Rachel started to speak, but I held up my hand. High above us, a pair of headlights was cruising past at less than half the speed of the other cars. They slowed still more, then sped up and disappeared.
“We need to hurry.”
“If Trinity is everything you say it is,” she said, “then why in God’s name would it be based in North Carolina?”
This I hadn’t expected. “Aren’t you the top Jungian analyst in the world?”
“Well … one of them.”
“Why are you based in North Carolina?”
She frowned. “Because Duke University is here. That’s different.”
“Not so different. Peter Godin wanted Trinity based at his R and D lab in Mountain View, California. The NSA is footing the bill, and they wanted it based at Fort Meade, Maryland. Research Triangle Park was the ultimate compromise. High-tech, but out of the way.”
“What’s the end point, here? What does the NSA want to do with Trinity?”
“Our government sees most scientific revolutions in terms of weapons potential. If such a machine can be built, our government wants to be the first to do it.”
“What kind of weapon can this computer be?”
“Think Desert Storm, Afghanistan, Iraq. Everything’s computerized in modern war. Code-breaking, nuclear weapons testing, information warfare, battlefield systems. But a Trinity wouldn’t be merely an advance. It would make today’s supercomputers as obsolete as Model Ts. And if Fielding was right about it having quantum capabilities … then present-day encryption is gone. That’s why the NSA has spent close to a billion dollars on Trinity.”
Rachel processed what I’d said. “But this isn’t just a faster supercomputer. We’re talking about a computer that thinks like a person.”
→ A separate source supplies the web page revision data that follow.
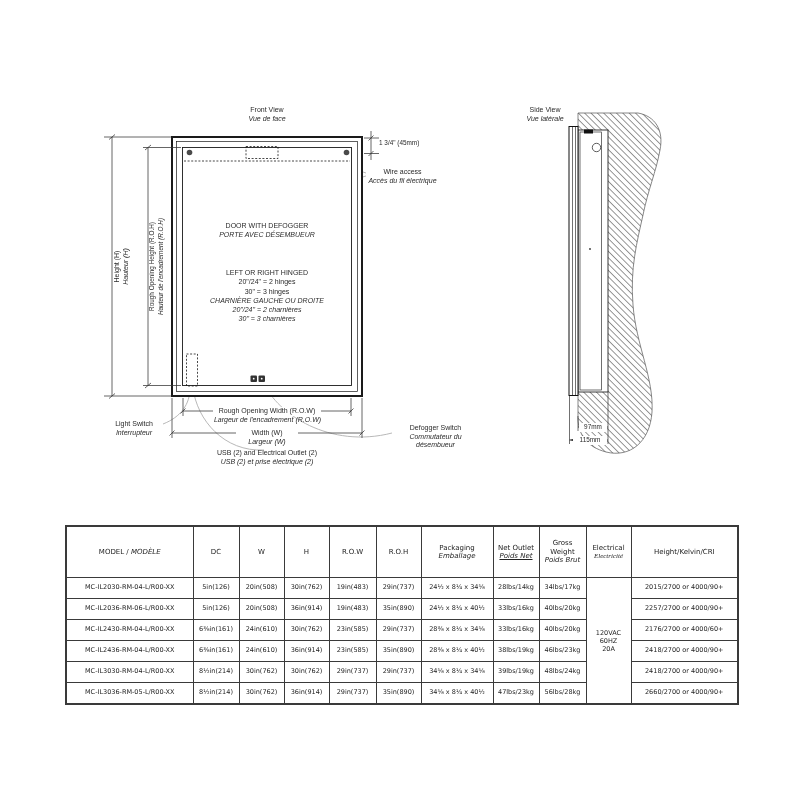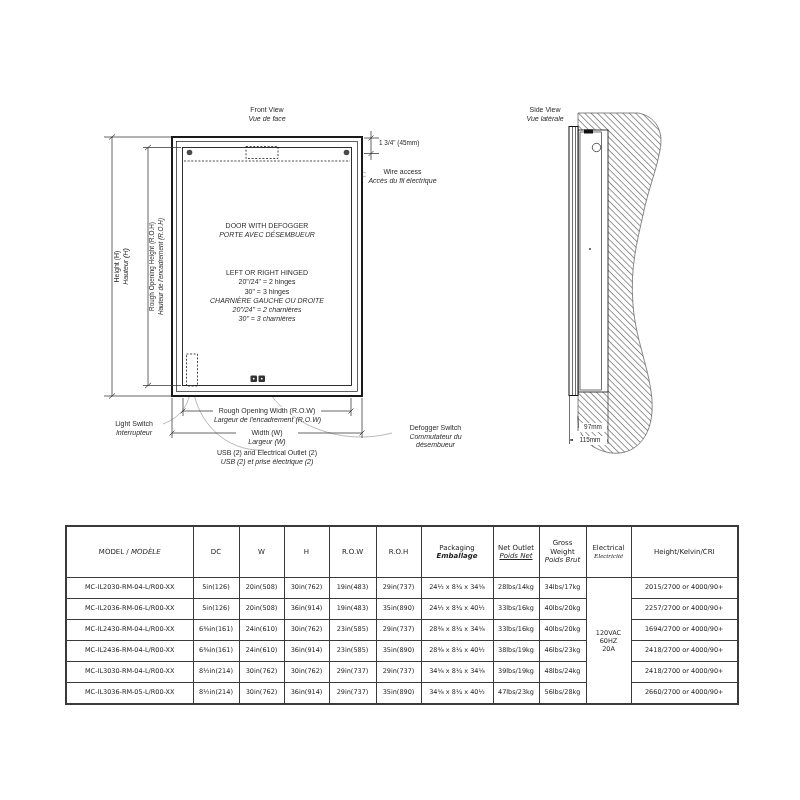--- a/index.html
+++ b/index.html
@@ -232,7 +232,7 @@
           </th>
           <th>
             <div>Packaging</div>
-            <i style="display: block; font-weight: bold;">Emballage</i>
+            <i style="display: block;">Emballage</i>
           </th>
           <th>
             <div>Net Outlet</div>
I shook my head. “We can’t build a computer that thinks like a person. We’re talking about copying an individual human brain. Creating a digital entity that for all practical purposes is a person. With his or her cognitive functions, memories, hopes, dreams … everything except a body. Only it would run at the speed of a digital computer. One million times faster than biological circuitry.”
She spoke almost to herself. “This is why Andrew Fielding and Ravi Nara would be working together.”
“Exactly. Nobel laureates in quantum physics and neuroscience. Peter Godin brought them together.” I checked to see that the spools on the recorder were still turning. “But I’ve only told you part of Trinity’s potential. Once your neuromodel is loaded into the computer as Rachel Weiss, speed isn’t the only advantage it will have over you—the original.”
“What do you mean?”
“Say I decide to learn to play the piano. It takes me three years of intensive study. You’re impressed by that. You want to learn to play the piano too. It’s going to take you three years as well, give or take. That’s the disadvantage of the human brain. Each one has approximately the same learning curve. But the computer model of your brain doesn’t have that problem. The sum total of music theory can be digitized and downloaded into its memory—your memory—in about three seconds. There’s no learning curve at all.”
She shook her head. “You’re saying you could download the sum of human knowledge into this computer—into me—all in a few hours?”
“In theory, yes.”
“David, you’re talking about something like … like a god, almost.”
“Not almost. Because that computer model would not only be Rachel Weiss. It would be Rachel Weiss forever. It could be backed up and stored, or downloaded into another Trinity computer. It would never have to die.”
She pursed her lips to speak, but no words emerged.